Meritocrazia a lavoro? In Italia c’è ancora da lavorare

Secondo il meritometro, l’indicatore di sintesi dello “stato del merito” in un Paese elaborato da Copernico, l’Italia ha un gap in termini di meritocrazia che la separa dal resto d’Europa.

Per il terzo anno consecutivo il Bel Paese occupa l’ultima posizione nel ranking europeo della meritocrazia (23,15 punti con 44 punti di distacco dalla Finlandia prima in classifica e 10 punti dalla Spagna penultima), con le maggiori differenze rispetto alla media che si registrano nei pilastri della trasparenza, delle regole e delle pari opportunità. Le regioni più meritocratiche sono quelle scandinave e del Nord Europa, che distanziano di 20 punti i Paesi del mediterraneo.

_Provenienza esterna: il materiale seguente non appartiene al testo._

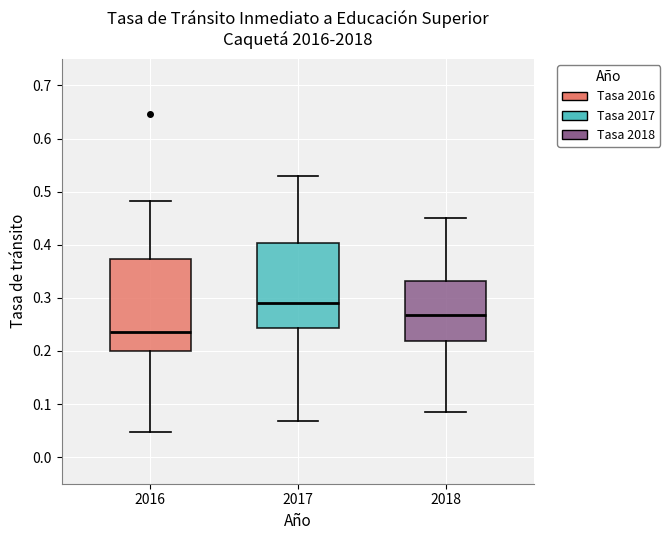

Which box has the lowest median line?

2016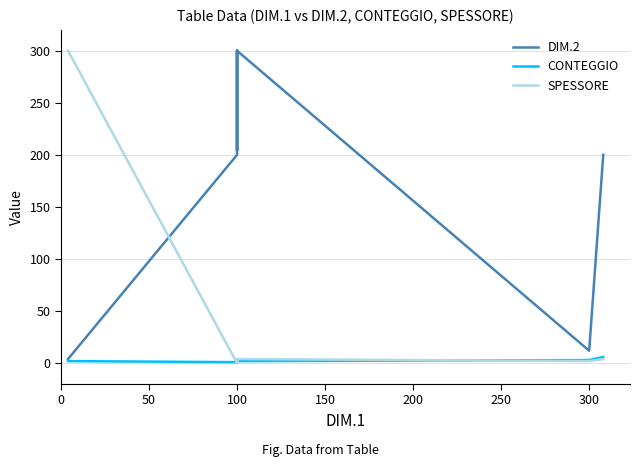

What is the highest value of the DIM.2 series?

300.0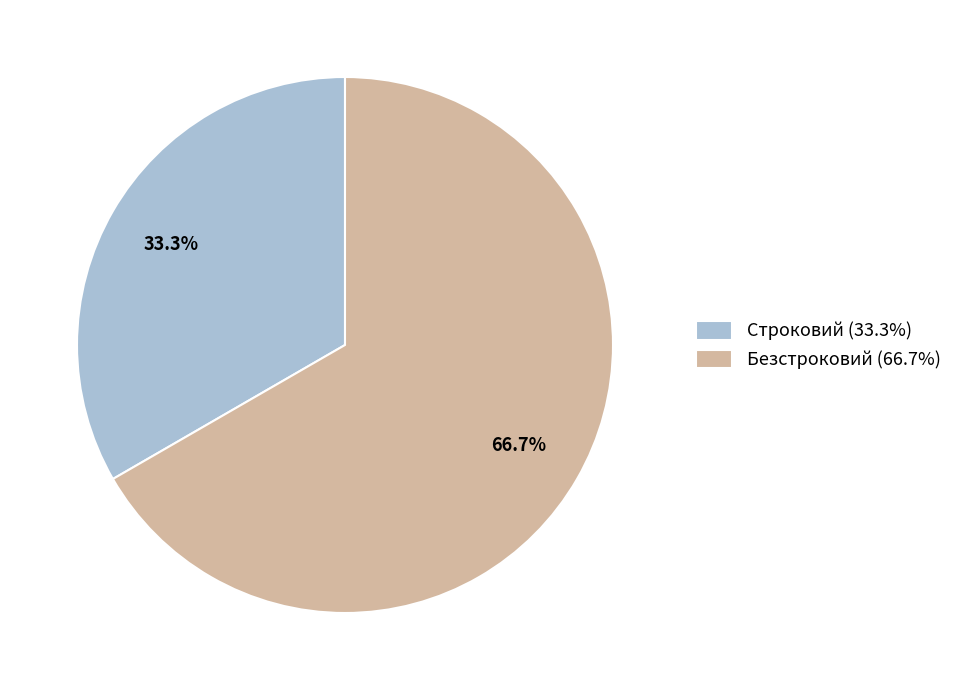

What is the smallest slice in the pie chart?

Строковий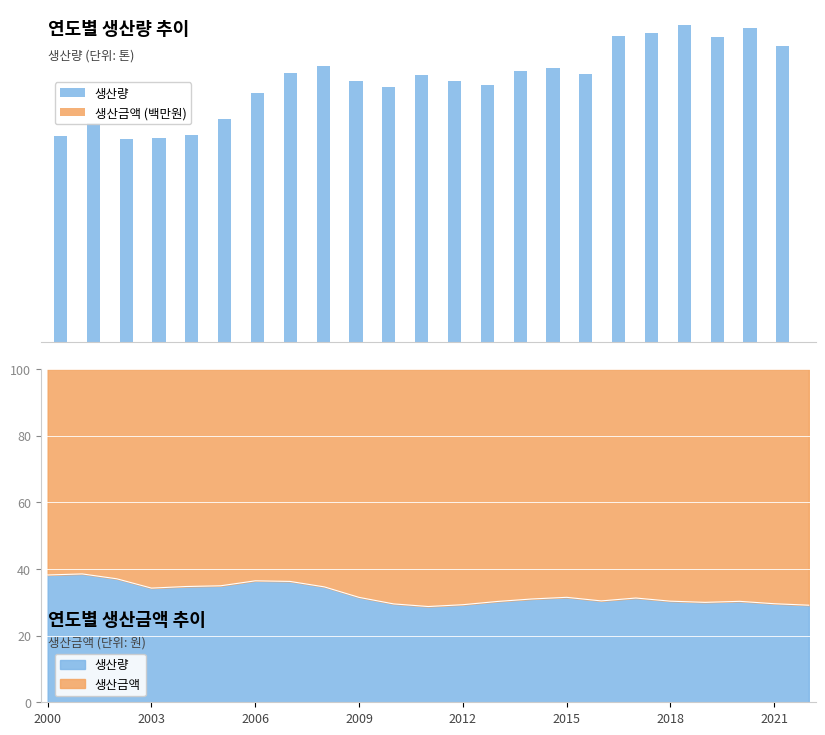

Does the chart contain any negative values?

No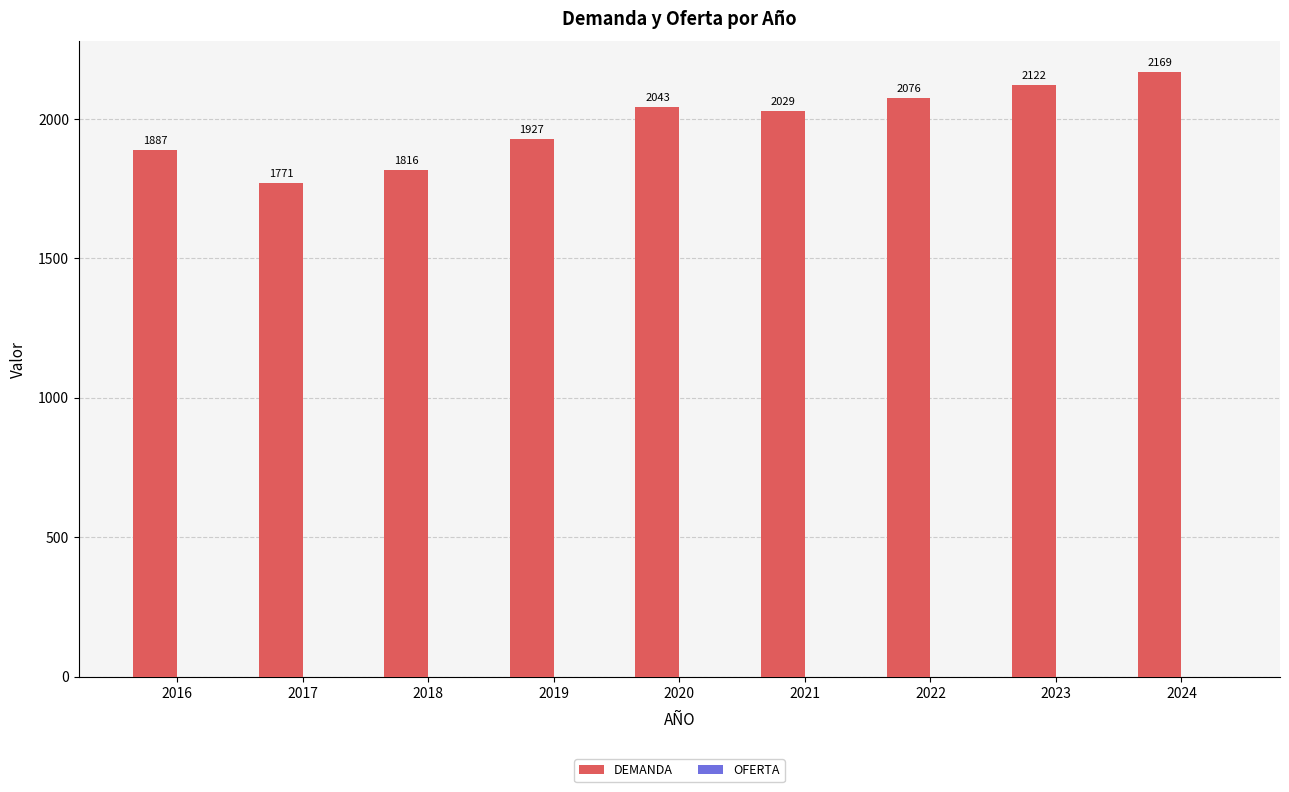

The chart shows a value of 934.7 at 2022. True or false?

False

Ma come si può invertire la rotta italiana? «Le aziende che vogliono restare competitive devono creare contesti in grado di valorizzare le persone e di enfatizzare le loro capacità anche creative. Una scelta che può concretizzarsi non solo attraverso programmi di welfare aziendale, ma anche con la creazione di contesti di lavoro capaci di creare un ecosistema virtuoso», dichiara Barbara Adami Lami, direttore generale di Copernico.

Secondo l’osservatorio, oltre a valorizzare le persone, le aziende possono dare il buon esempio, partendo dal board, con l’attuazione di processi per riconoscere il merito e premiare i più meritevoli. Fondamentale è essere consapevoli che non esiste un sistema di valutazione perfetto, né tantomeno un unico sistema di valutazione “one fits all” che vada bene per qualsiasi realtà: organizzazioni differenti necessitano di approcci differenti e anche all’interno di una stessa azienda particolarmente strutturata non è detto che seguire un approccio univoco sia la soluzione migliore.

Forse anche per questo, in Italia ben il 62% delle società non ha formalizzato un processo di selezione dei propri membri del cda, anche se l’84% ritiene importante che vi sia un processo di selezione legato al merito. Inoltre solo in 1 cda su 2 vi è un’autovalutazione del proprio operato, e del 44% che non effettua un’autovalutazione, il 39% non la ritiene necessaria.